→ **Work order**
How many lines in the records below contain the word "czytaniu"? Case counts; reply with the number only.

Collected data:
= Beginning of Section =

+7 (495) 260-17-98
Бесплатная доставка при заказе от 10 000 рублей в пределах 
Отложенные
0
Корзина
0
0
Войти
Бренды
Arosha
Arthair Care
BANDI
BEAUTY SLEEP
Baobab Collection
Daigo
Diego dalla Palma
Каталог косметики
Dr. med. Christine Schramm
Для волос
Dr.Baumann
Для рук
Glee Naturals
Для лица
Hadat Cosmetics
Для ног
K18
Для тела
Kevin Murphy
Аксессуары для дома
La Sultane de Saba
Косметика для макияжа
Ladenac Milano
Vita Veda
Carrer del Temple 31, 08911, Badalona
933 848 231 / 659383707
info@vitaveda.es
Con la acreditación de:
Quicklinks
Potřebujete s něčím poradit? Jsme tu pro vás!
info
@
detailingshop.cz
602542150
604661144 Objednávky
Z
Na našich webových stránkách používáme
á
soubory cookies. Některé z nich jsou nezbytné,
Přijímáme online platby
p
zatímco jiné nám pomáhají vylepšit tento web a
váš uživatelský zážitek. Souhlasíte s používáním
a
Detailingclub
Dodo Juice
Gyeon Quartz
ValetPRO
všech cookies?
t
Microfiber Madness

= End of Section =
= Beginning of Section =

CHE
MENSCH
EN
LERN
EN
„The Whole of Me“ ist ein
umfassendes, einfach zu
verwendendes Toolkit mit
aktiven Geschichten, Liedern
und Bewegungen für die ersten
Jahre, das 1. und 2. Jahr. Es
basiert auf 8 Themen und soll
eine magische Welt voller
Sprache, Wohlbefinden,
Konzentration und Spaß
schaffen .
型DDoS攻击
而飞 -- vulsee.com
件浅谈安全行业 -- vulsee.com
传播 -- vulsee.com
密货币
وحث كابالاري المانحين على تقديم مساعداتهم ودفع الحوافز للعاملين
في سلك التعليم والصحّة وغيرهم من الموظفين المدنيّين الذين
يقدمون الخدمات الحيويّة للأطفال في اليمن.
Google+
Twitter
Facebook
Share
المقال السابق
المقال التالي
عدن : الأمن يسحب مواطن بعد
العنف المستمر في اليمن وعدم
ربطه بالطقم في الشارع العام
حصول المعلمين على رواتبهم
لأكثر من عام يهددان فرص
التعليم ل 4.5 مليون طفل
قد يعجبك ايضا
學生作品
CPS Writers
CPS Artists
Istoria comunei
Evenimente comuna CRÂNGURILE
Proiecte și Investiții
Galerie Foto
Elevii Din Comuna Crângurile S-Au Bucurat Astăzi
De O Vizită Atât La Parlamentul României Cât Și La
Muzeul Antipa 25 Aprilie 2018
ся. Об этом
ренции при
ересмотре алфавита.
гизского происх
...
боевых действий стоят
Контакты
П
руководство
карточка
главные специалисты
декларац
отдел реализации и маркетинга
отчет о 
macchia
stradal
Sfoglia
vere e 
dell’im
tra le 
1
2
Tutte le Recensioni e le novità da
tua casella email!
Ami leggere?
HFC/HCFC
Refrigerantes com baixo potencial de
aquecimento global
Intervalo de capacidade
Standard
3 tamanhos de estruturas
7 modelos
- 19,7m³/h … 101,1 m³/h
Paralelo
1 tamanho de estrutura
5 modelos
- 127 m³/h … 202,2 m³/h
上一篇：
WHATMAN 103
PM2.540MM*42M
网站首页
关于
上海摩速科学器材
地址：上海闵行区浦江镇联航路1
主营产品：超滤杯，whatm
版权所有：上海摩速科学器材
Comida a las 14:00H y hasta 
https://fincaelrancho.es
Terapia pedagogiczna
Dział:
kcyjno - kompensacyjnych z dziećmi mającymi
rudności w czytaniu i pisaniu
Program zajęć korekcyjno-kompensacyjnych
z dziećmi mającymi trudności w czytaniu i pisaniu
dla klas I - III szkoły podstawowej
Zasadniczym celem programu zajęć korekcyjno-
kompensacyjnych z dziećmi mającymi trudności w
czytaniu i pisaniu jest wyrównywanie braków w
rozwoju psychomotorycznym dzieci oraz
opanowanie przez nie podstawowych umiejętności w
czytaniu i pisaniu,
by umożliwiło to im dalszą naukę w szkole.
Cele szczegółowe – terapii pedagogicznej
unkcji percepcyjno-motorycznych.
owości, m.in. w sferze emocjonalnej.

= End of Section =

→ **Reply to the task**
4